WORK REQUIRED> The records below must be retyped exactly.

START PROVIDED MATERIAL

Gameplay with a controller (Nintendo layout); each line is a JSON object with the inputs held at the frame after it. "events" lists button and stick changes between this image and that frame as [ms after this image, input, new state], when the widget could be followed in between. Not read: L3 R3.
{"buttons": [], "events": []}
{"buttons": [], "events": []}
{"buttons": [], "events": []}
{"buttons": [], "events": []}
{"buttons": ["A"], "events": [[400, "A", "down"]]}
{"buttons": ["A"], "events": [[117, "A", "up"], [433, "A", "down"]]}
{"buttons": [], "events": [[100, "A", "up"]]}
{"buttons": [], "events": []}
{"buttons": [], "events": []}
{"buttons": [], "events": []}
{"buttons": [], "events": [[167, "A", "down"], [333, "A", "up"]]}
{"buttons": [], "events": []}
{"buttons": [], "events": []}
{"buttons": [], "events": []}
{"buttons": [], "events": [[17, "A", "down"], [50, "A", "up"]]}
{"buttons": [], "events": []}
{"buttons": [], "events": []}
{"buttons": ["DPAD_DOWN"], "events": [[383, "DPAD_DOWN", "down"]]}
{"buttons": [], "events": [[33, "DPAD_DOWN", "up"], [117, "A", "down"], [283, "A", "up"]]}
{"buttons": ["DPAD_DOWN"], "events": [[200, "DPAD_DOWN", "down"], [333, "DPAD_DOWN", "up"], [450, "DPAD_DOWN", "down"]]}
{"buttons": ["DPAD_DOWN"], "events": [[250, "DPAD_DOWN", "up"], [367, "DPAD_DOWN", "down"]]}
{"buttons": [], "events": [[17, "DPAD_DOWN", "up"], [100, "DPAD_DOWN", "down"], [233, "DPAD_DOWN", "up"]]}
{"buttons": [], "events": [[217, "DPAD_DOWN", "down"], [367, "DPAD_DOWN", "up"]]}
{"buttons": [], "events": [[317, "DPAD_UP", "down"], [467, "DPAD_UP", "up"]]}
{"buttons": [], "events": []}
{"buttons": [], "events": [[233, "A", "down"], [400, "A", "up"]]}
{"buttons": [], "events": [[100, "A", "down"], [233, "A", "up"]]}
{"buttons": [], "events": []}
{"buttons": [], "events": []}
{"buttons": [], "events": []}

END PROVIDED MATERIAL

FINISHED EXERCISE>
Gameplay with a controller (Nintendo layout); each line is a JSON object with the inputs held at the frame after it. "events" lists button and stick changes between this image and that frame as [ms after this image, input, new state], when the widget could be followed in between. Not read: L3 R3.
{"buttons": [], "events": []}
{"buttons": [], "events": []}
{"buttons": [], "events": []}
{"buttons": [], "events": []}
{"buttons": ["A"], "events": [[400, "A", "down"]]}
{"buttons": ["A"], "events": [[117, "A", "up"], [433, "A", "down"]]}
{"buttons": [], "events": [[100, "A", "up"]]}
{"buttons": [], "events": []}
{"buttons": [], "events": []}
{"buttons": [], "events": []}
{"buttons": [], "events": [[167, "A", "down"], [333, "A", "up"]]}
{"buttons": [], "events": []}
{"buttons": [], "events": []}
{"buttons": [], "events": []}
{"buttons": [], "events": [[17, "A", "down"], [50, "A", "up"]]}
{"buttons": [], "events": []}
{"buttons": [], "events": []}
{"buttons": ["DPAD_DOWN"], "events": [[383, "DPAD_DOWN", "down"]]}
{"buttons": [], "events": [[33, "DPAD_DOWN", "up"], [117, "A", "down"], [283, "A", "up"]]}
{"buttons": ["DPAD_DOWN"], "events": [[200, "DPAD_DOWN", "down"], [333, "DPAD_DOWN", "up"], [450, "DPAD_DOWN", "down"]]}
{"buttons": ["DPAD_DOWN"], "events": [[250, "DPAD_DOWN", "up"], [367, "DPAD_DOWN", "down"]]}
{"buttons": [], "events": [[17, "DPAD_DOWN", "up"], [100, "DPAD_DOWN", "down"], [233, "DPAD_DOWN", "up"]]}
{"buttons": [], "events": [[217, "DPAD_DOWN", "down"], [367, "DPAD_DOWN", "up"]]}
{"buttons": [], "events": [[317, "DPAD_UP", "down"], [467, "DPAD_UP", "up"]]}
{"buttons": [], "events": []}
{"buttons": [], "events": [[233, "A", "down"], [400, "A", "up"]]}
{"buttons": [], "events": [[100, "A", "down"], [233, "A", "up"]]}
{"buttons": [], "events": []}
{"buttons": [], "events": []}
{"buttons": [], "events": []}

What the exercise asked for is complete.